In Huggins, the California Supreme Court rejected the contention, similar to defendant’s claim, that the court misread a standard jury instruction by turning a stand-alone sentence into a clause of the next sentence. (Huggins, supra, 38 Cal.4th at pp. 190-191.) Instead, the court concluded the reporter’s choice of a comma instead of a period failed to correctly capture the court’s spoken instructions. “Because the court clearly was reading a standard instruction, it is far more likely that the punctuation supplied by the court reporter failed to accurately reflect the meaning conveyed by the court’s oral instructions than that the court misread the standard instruction. We can conclude with confidence, therefore, that the court read the standard instruction as it was written and did not merge the final two sentences of the standard instruction as reflected in the reporter’s transcript.” (Id. at p. 191.)

We confidently conclude the same. The court correctly read the two standard form instructions. The reporter simply failed to indicate the proper point of separation between the two.

This conclusion is bolstered by the lack of any objection to the court’s reading of the instructions. “The failure on the part of anyone to request clarification [of allegedly misspoken jury instructions] indicates the fact that there was generally a lack of appreciation for the possibility either of the error’s actually having occurred or of its having any prejudicial effect.” (People v. Long (1970) 6 Cal.App.3d 741, 750, italics added.)

The conclusion is further supported by two other transcription errors. CALCRIM No. 301 provides in part, “the testimony of only one witness can prove any fact. Before you conclude that the testimony of one witness proves a fact.” (Italics added.) But the reporter’s transcript states, “[T]he testimony of only one witness is sufficient to approach any fact. Before, however, if you conclude the testimony of one witness proffers a fact.” (Italics added.) It is implausible that the court misread “prove” as “approach” and “proves” as “proffers.” The words look nothing alike. But they sound alike. Given the phonetic nature of stenography, it is far more plausible that the reporter wrongly transcribed “prove” and “proves” as “approach” and “proffers.”

Even if the court did misspeak or otherwise embellish CALCRIM No. 301, any error was cured when the court provided correct, written instructions to the jury during their deliberations. Our high court has consistently “presumed that the jury was guided by the written instructions” in rejecting claims of misspoken instructions. (People v. Davis (1995) 10 Cal.4th 463, 542; People v. Osband (1996) 13 Cal.4th 622, 687 [“The jurors had before them six copies of the written version when they began to deliberate, and we presume that they were guided by those copies”].)

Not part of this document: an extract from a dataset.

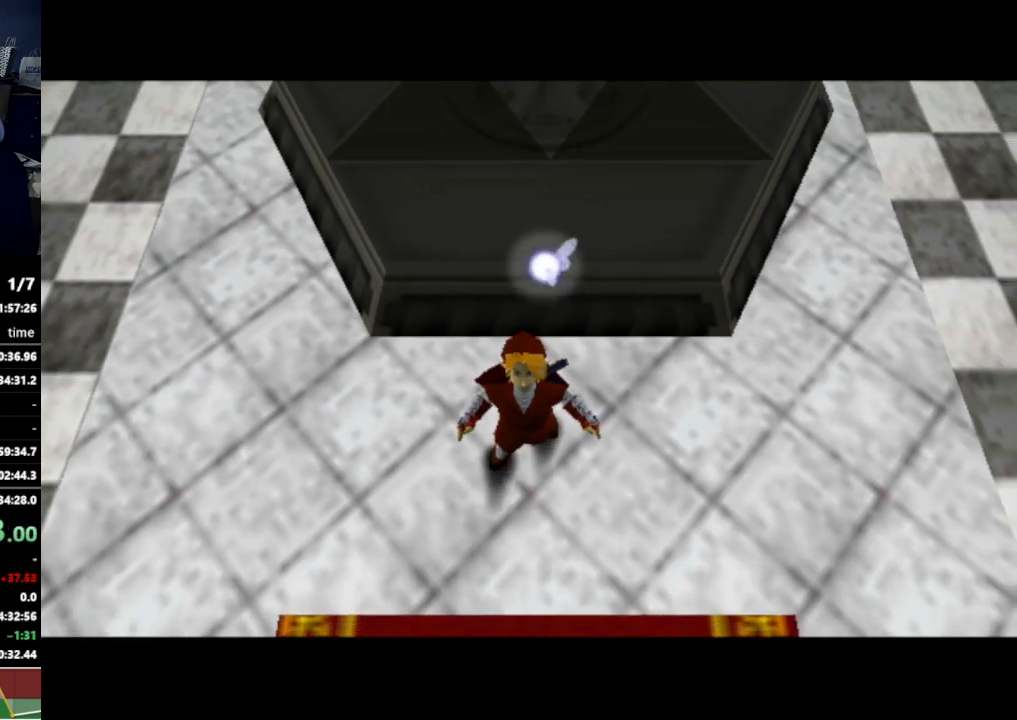
{"dt_ms": 500, "buttons": [], "left_stick": "center", "right_stick": "center", "events": [[133, "B", "up"]]}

The parties note the jury asked for a copy of the written instructions and assume the court provided them. The jury foreperson confirmed this to the court: “We do have what you read to us and we did look through that . . . .”

Defendant notes the issue of identification was close. The only evidence that defendant was driving the car was the officer’s testimony. The officer testified that when he saw defendant actually driving the car before the crash, the officer was driving 30 miles per hour in one direction and defendant was driving 40 miles per hour in the opposite direction. Less than 30 minutes into deliberations, the jury asked for a read back of the officer’s testimony about seeing defendant driving and recognizing his football jersey. It later asked for a read back of the officer’s testimony about what he saw before the crash. The next day, the jury indicated it was deadlocked and asked for the written jury instructions. It later informed the court, “We cannot unanimously decide the credibility of [the officer’s testimony]. Specifically, his ability to positively identify the driver.” The jury maintained its deadlock, leading the court to read back the entirety of the officer’s testimony. After the read back and a recess, the jury reached its verdict.

The issue of identification may have been close, but the jury was able to resolve its uncertainty about the officer’s credibility and find defendant guilty beyond a reasonable doubt. It did so with the benefit of written jury instructions that are indisputably correct. The transcript of the spoken instructions fails to show any prejudicial error warranting reversal.

DISPOSITION

The judgment is affirmed.

WE CONCUR: O’LEARY, ACTING P. J., FYBEL, J.


Summaries of

People v. Arevalo

California Court of Appeals, Fourth District, Third Division
Jan 7, 2008
No. G038251 (Cal. Ct. App. Jan. 7, 2008)
Case details for

People v. Arevalo

Case Details

Full title:THE PEOPLE, Plaintiff and Respondent, v. LUIS ENRIQUE AREVALO, Defendant…

Court:California Court of Appeals, Fourth District, Third Division

Date published: Jan 7, 2008

Citations

No. G038251 (Cal. Ct. App. Jan. 7, 2008)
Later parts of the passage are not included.